Any help/suggestion will be appreciated, thanks.
Hi,
with cURL/PHP do like this:
$curl = curl_init();
curl_setopt($curl, CURLOPT_URL,"http://www.hellboundhackers.org/challenges/timed/timed3/index.php");
curl_setopt($curl, CURLOPT_RETURNTRANSFER, 1);
curl_setopt($curl, CURLOPT_VERBOSE, 1);
curl_setopt($curl, CURLOPT_COOKIE,"PHPSESSID=5b1sXXXXo5niv5p0t24ntbh56X;fusion_user=13XXX.cXXX282138afbe9066b8be1cb426841d");
curl_setopt($curl, CURLOPT_USERAGENT, "Mozilla/5.0 (X11; U; Linux i686; it; rv:1.8.1.5) Gecko/20070713 Firefox/2.0.0.5");
$result = curl_exec ($curl);
curl_close ($curl);
print $result;
The variable $result will have the HTML body of the page. Remember, you must spoof the Useragent because HBH doesn't allow cURL traffic!

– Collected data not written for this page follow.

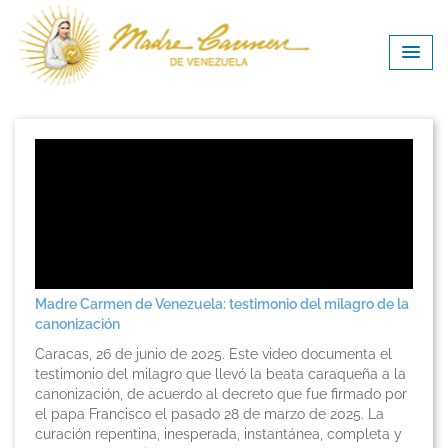
Madre Carmen de Venezuela: testimonio del milagro de la
canonización
Caracas, 26 de junio de 2025. Este video documenta el
testimonio del milagro que llevó la beata caraqueña a la
canonización, de acuerdo al decreto que fue firmado por
el papa Francisco el pasado 28 de marzo de 2025. La
curación repentina, inesperada, instantánea, completa y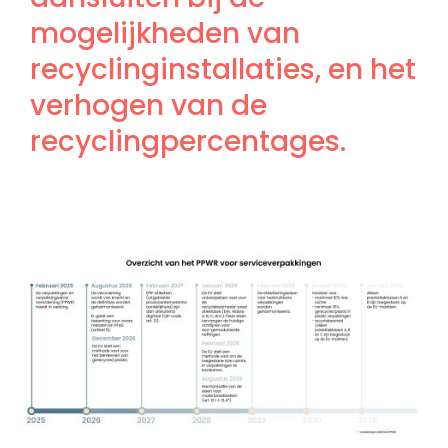
mogelijkheden van
recyclinginstallaties, en het
verhogen van de
recyclingpercentages.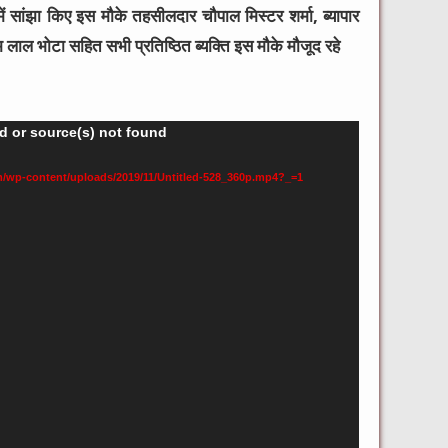
ें सांझा किए इस मौके तहसीलदार चौपाल मिस्टर शर्मा, ब्यापार
्याम लाल भोटा सहित सभी प्रतिष्ठित ब्यक्ति इस मौके मौजूद रहे
d or source(s) not found
/wp-content/uploads/2019/11/Untitled-528_360p.mp4?_=1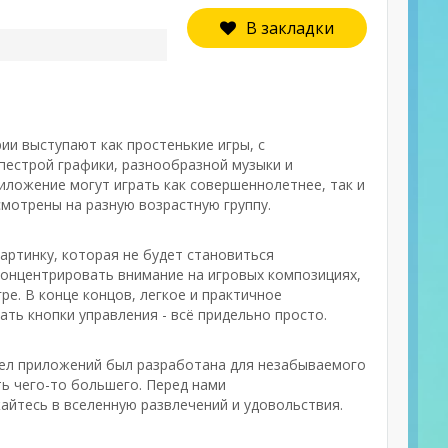
В закладки
рии выступают как простенькие игры, с
пестрой графики, разнообразной музыки и
иложение могут играть как совершеннолетнее, так и
мотрены на разную возрастную группу.
картинку, которая не будет становиться
концентрировать внимание на игровых композициях,
е. В конце концов, легкое и практичное
ать кнопки управления - всё придельно просто.
здел приложений был разработана для незабываемого
ть чего-то большего. Перед нами
айтесь в вселенную развлечений и удовольствия.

you can use python (the way I do it)
url = 'http://www.hellboundhackers.org/challenges/timed/timed4/index.php' footer = 'Your word is: <strong>' trailer = '</strong><br /><br /><form action='
… some urllib code here….
f = data.find(footer) t = data.find(trailer) data = data[f:t] data = data.split(':') data = data[1].replace(' ', '') data = data.replace('<strong>', '')
simple, not very elegant, but it works! :-)
please feel free to PM me.
contmp wrote: you can use python (the way I do it)
url = 'http://www.hellboundhackers.org/challenges/timed/timed4/index.php' footer = 'Your word is: <strong>' trailer = '</strong><br /><br /><form action='
… some urllib code here….
f = data.find(footer) t = data.find(trailer) data = data[f:t] data = data.split(':') data = data[1].replace(' ', '') data = data.replace('<strong>', '')
simple, not very elegant, but it works! :-)
please feel free to PM me.
word = re.findall('\<strong\>[A-Za-z0-9 ]+</strong>', html)[0].replace('<strong>','').replace('</strong>', '')
Zephyr_Pure wrote: [quote]The_Gman wrote: It was still on the front page, shithead
The post before yours was from a year ago, fucktard. Pay attention and shut the hell up if you don't know what you're talking about.[/quote] I wasn't denying that it was a year old, I was saying it was on the front page. Does it really bother you that a topic was moved up twenty lines?
Especially when I contributed something that can benefit others.
I'm glad you wasted your time posting :angry:
Dude, SHUT UP. You bumped a year-old thread… that's a no-no. Doesn't matter if what you said would help, because the OP has already forgotten about the topic. When the topic is long dead, the OP obviously isn't interested anymore. When the OP leaves a thread for dead, leave it dead. It's not fucking rocket science.